Patrick Vettier est architecte à Poitiers. Ces salles de fêtes simples et peu onéreuses, construites telles que l’auraient été de grandes maisons individuelles, étaient la mode dans les années 1980 : "Chaque municipalité a voulu avoir sa salle des fêtes, avec pas ou peu de moyens pour les réaliser donc on construisait un peu comme on pouvait avec les moyens du bord. Et aujourd’hui effectivement, les bâtiments qui ont été construits de cette façon peuvent à terme poser des soucis de solidité."

Pour faire baisser les prix, les constructeurs utilisent des charpentes industrielles, appelées des "fermettes", des éléments de bois économiques et fiables quand ils sont bien posés. Dans le cas contraire, les toitures ont une durée de vie limitée. Jean-Pierre Daniau, charpentier dans la Vienne en sait quelque chose : "On fait entre trois et dix interventions par an sur des maisons ou des édifices, genre maisons de retraite, qui sont en train de s’effondrer. Ce ne sont pas des gros travaux (...) mais cela peut être dramatique et effectivement, on va en avoir de plus en plus."
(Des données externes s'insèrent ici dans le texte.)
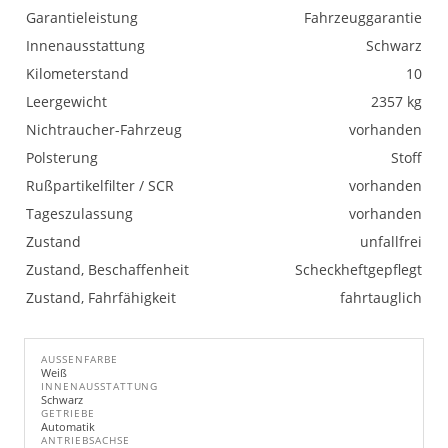
Garantieleistung
Fahrzeuggarantie
Innenausstattung
Schwarz
Kilometerstand
10
Leergewicht
2357 kg
Nichtraucher-Fahrzeug
vorhanden
Polsterung
Stoff
Rußpartikelfilter / SCR
vorhanden
Tageszulassung
vorhanden
Zustand
unfallfrei
Zustand, Beschaffenheit
Scheckheftgepflegt
Zustand, Fahrfähigkeit
fahrtauglich
AUSSENFARBE
Weiß
INNENAUSSTATTUNG
Schwarz
GETRIEBE
Automatik
ANTRIEBSACHSE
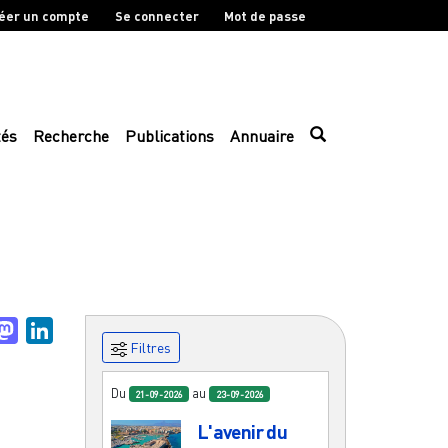
éer un compte
Se connecter
Mot de passe
tés
Recherche
Publications
Annuaire
uesky
Mastodon
LinkedIn
Filtres
Du
au
21-09-2026
23-09-2026
L'avenir du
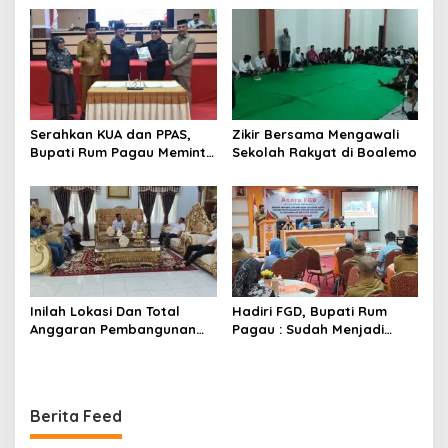
Melaksanakan Perkemahan
Pramuka
Serahkan KUA dan PPAS,
Zikir Bersama Mengawali
Bupati Rum Pagau Meminta
Sekolah Rakyat di Boalemo
Dukungan DPRD
Inilah Lokasi Dan Total
Hadiri FGD, Bupati Rum
Anggaran Pembangunan
Pagau : Sudah Menjadi
KNMP di Boalemo
Komitmen Pemerintah
Melindungi Masyarakat
Berita Feed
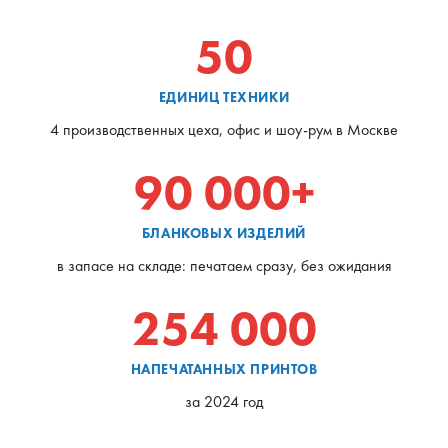
50
ЕДИНИЦ ТЕХНИКИ
4 производственных цеха, офис и шоу-рум в Москве
90 000+
БЛАНКОВЫХ ИЗДЕЛИЙ
в запасе на складе: печатаем сразу, без ожидания
254 000
НАПЕЧАТАННЫХ ПРИНТОВ
за 2024 год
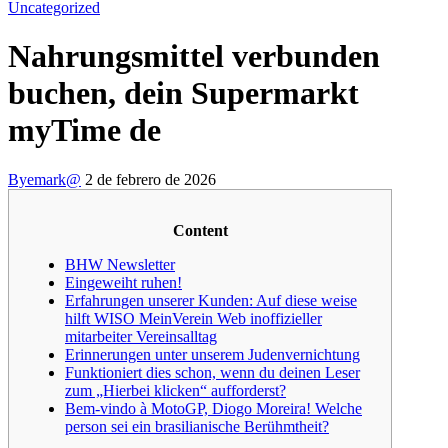
Uncategorized
Nahrungsmittel verbunden
buchen, dein Supermarkt
myTime de
By
emark@
2 de febrero de 2026
Content
BHW Newsletter
Eingeweiht ruhen!
Erfahrungen unserer Kunden: Auf diese weise
hilft WISO MeinVerein Web inoffizieller
mitarbeiter Vereinsalltag
Erinnerungen unter unserem Judenvernichtung
Funktioniert dies schon, wenn du deinen Leser
zum „Hierbei klicken“ aufforderst?
Bem-vindo à MotoGP, Diogo Moreira! Welche
person sei ein brasilianische Berühmtheit?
Des erreurs dans la pose des fermettes

Contactés par notre équipe, plusieurs experts du bâtiment (bureau de contrôle, syndicat de constructeurs…) ont confirmé que les constructions de ces bâtiments des années 80 posent bel et bien problème. A l'époque, on commençait tout juste à utiliser des logiciels pour calculer les reports de charge et certaines entreprises ne maîtrisaient pas forcément. De plus, les charpentes industrielles étaient à cette époque posées parfois par les maçons eux-mêmes et pas par des charpentiers. D'où les erreurs commises lors de la construction des charpentes (les fameuses "fermettes"), avec des fermettes trop éloignées les unes des autres, ou l'absence de renforts (contreventements). Enfin, les premiers connecteurs métalliques qui fixaient les pièces de bois entre elles n'étaient pas fiables.

Dans cette affaire, les constructeurs ont pêché à l'époque par ignorance. Et à leur décharge, au fil des années 80, les normes en matière de charpente industrielles vont se durcir considérablement. Dans les années 90, l'agence Qualibat va même créer une qualification de poseur de fermettes. Mais malheureusement, les premiers bâtiments ne seront pas repris ou contrôlés pour autant...

D'après un professionnel qui travaille dans ce secteur de la construction depuis bientôt 40 ans : "les mairies devraient faire un diagnostic de leurs bâtiments pour être sûres que les charpentes sont correctement posées." Néanmoins, toujours selon cette personne, "les assurances n'ont pas fait remonter de signalement particulier concernant ces défauts de construction dans les charpentes industrielles. Ce qui veut dire que bien souvent, les anomalies sont réparées à temps."

A ce jour, la loi ne prévoit aucun contrôle de solidité des charpentes de bâtiments publics. En février 2017, la visite de sécurité de la salle polyvalente d'Antigny s'était d'ailleurs conclue par un avis favorable.